Communiqué de presse
Julien Sirjacq
Primitive Structures
Julien Sirjacq mène une recherche complexe sur les modalités de la perception dont les exigences l’ont initialement poussé à se détourner de la peinture pour une activité disparate, une expérimentation constante et indéfinie débordant les champs disciplinaires.
Les dispositifs de surveillance, les toiles d’araignées, les drogues psychotropes, les catacombes, les complexes militaro-industriels, les ménageries, les sondes stellaires, les maisons hantées et les accélérateurs de particules sont autant d’expériences contradictoires de l’espace et du temps, autant d’inventions antagonistes et de convoitises en lutte que l’artiste met en collision ou en tension.
« Primitive Structures » poursuit cette mécanique de train fantôme traversant à rebours les souterrains tortueux où sont ensevelies les images vampirisées par la culture. Telle une chambre optique d’Athanase Kircher ruinée par un concert punk, « Primitive Structure » est un ensemble d’images en décomposition au centre duquel s’illumine un énorme oeil de crocodile.
Rappelant ces séquences de kaijû eiga (Gozilla, King-Kong, Mothra…) où un orbe titanesque se colle avec appétit contre l’orifice d’une fenêtre, Léviathan (2007-2008) renvoie également à une triple référence où l’on retrouve un monstre biblique, un télescope géant du 19e siècle et un projet politique fondé sur le contrat social au XVIIe siècle. Trois colosses, trois appareils de dominations : religieux, optique, politique.
Plan fixe infrarouge sur l’oeil d’un saurien à l’affût dans la nuit. Deux dispositifs de surveillance se font face et s’abîment dans un feed-back imperceptible et angoissant. Etirée sur toute la surface de projection la gueule gigantesque se mue en un épiderme irrégulier infiniment réversible.

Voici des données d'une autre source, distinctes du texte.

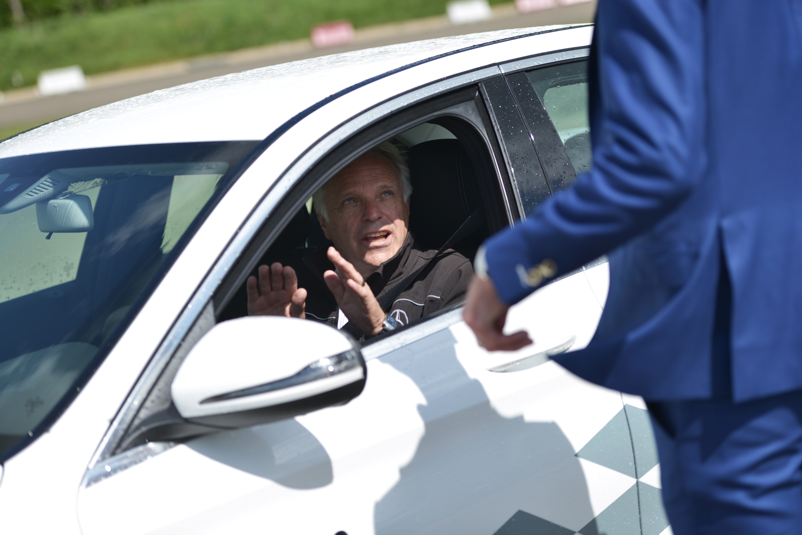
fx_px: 1916
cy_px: 268
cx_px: 401
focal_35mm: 86
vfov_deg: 15.9
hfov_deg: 23.6
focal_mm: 86
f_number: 2.8
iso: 80
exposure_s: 1/1600
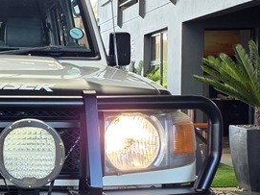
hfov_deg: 21.4
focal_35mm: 87
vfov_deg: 17.0
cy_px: 97
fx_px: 653
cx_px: -24
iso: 40
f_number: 1.7
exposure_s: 1/100
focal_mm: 6.25
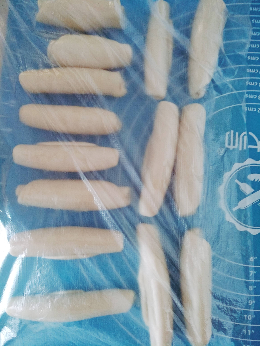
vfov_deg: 76.4
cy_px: 173
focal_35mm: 22
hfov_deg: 61.1
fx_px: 220
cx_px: 130
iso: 640
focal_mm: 3.81
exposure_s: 1/33
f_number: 2.2
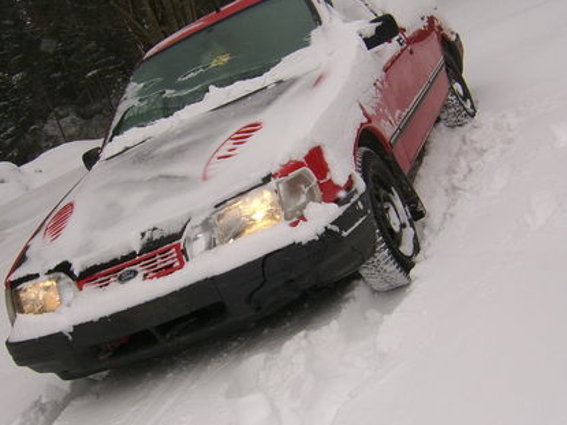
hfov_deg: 35.5
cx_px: 251
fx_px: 884
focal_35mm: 54
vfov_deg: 27.0
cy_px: 227
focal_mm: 5.95
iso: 50
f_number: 5.8
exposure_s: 1/136
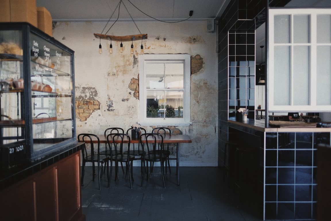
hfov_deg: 73.7
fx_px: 221
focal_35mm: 24
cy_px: 110
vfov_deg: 53.1
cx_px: 166
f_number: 1.4
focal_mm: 16
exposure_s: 1/750
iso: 800
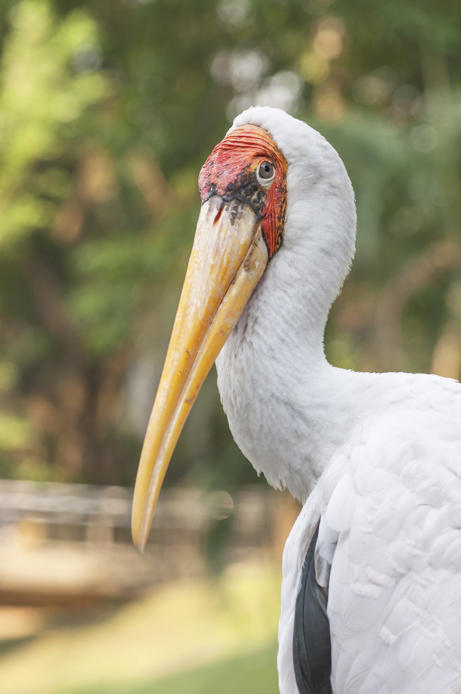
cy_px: 347
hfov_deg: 8.7
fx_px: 3033
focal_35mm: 158
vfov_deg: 13.1
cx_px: 230
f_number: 5.6
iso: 200
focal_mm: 105
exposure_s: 1/125
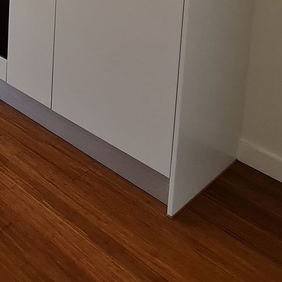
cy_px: -108
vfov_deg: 27.4
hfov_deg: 28.9
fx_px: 452
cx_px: -75
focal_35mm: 49
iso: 64
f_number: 2.2
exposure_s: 1/160
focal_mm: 2.2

Cette peau dont on fait des sacs devient l’écran d’une crise, une bourse de Fortunatus, un objet étrange dont la couture confond l’intérieur et l’extérieur sur un même plan. La nuit verte dans laquelle baigne l’animal se prolonge de l’autre côte de sa rétine à l’endroit même où gronde une cacophonie d’ébranlements cérébraux dont le bourdon transmet un tremblement à tout l’espace d’exposition.
Ces vibrations basses, comme le rassemblement de milliers de chuchotements incompréhensibles à l’intérieur d’une boîte crânienne ou d’une caverne, placent le dispositif de « Primitives Structures » sur un terrain mouvant, l’envers du Léviathan dont le trouble se propage sur les murs.

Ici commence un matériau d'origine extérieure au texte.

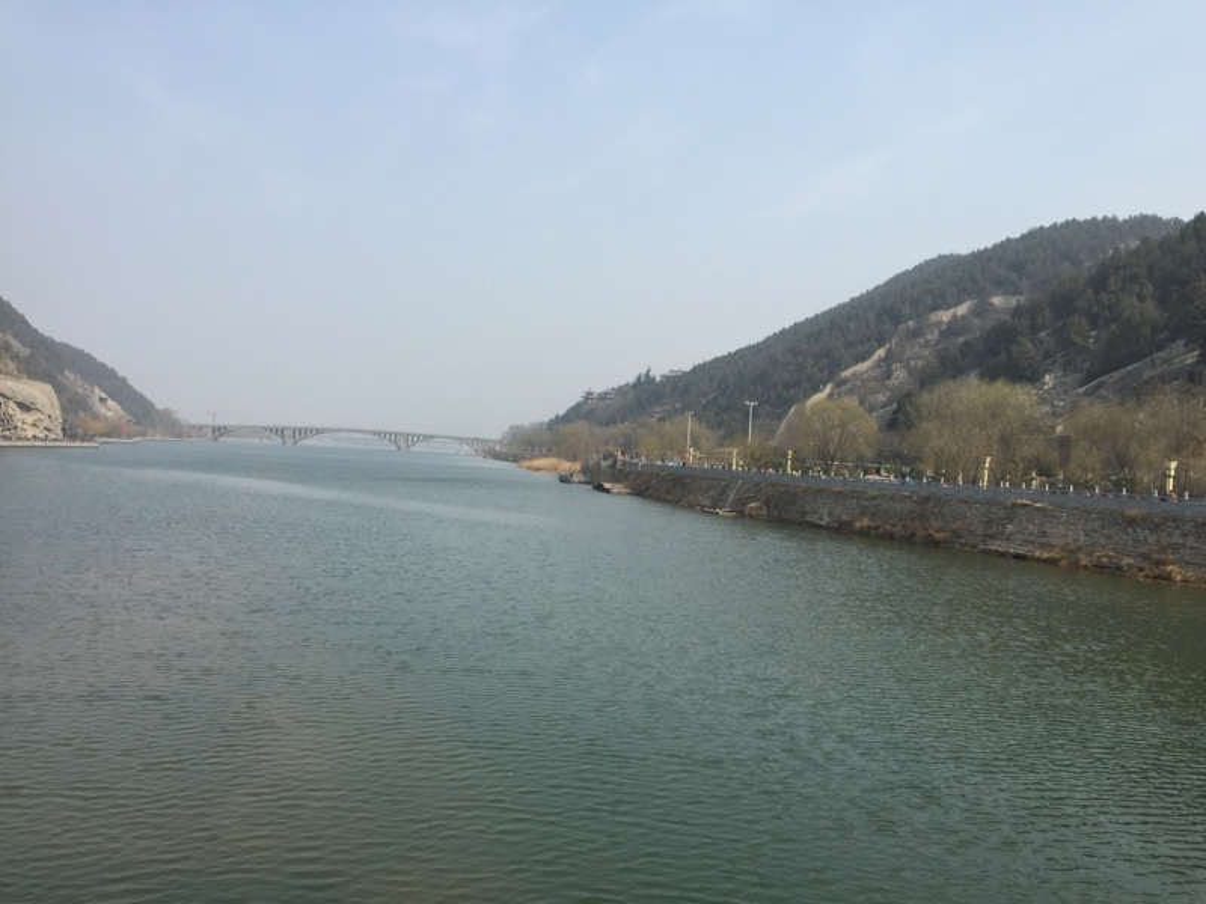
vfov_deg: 48.2
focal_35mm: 29
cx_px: 603
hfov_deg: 61.7
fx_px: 1010
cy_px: 452
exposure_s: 1/1721
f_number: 2.2
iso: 32
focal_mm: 4.15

Rites funéraires païens, ogres chanteurs, porcs décapités et lémures dégoulinants sont les archives hétéroclites d’un folklore grotesque et inclassable contre lequel l’érection du Léviathan se promettait de retenir l’insubordination.
La réminiscence de « la guerre de tous contre tous » s’intègre alors au processus de fabrication des images. Insinuant des mécanismes hallucinatoires et mnésiques au sein même des techniques de reproduction, expérimentant l’impensé de la machine, chaque image procède, selon les dires de l’artiste, d’un rituel d’impression.
A la fois minutieuse et inspirée la sérigraphie de Julien Sirjacq besogne à une infinitésimale turbulence des trames et dessine un chaos capillaire, un pointillisme hérétique propice à une métamorphose incessante.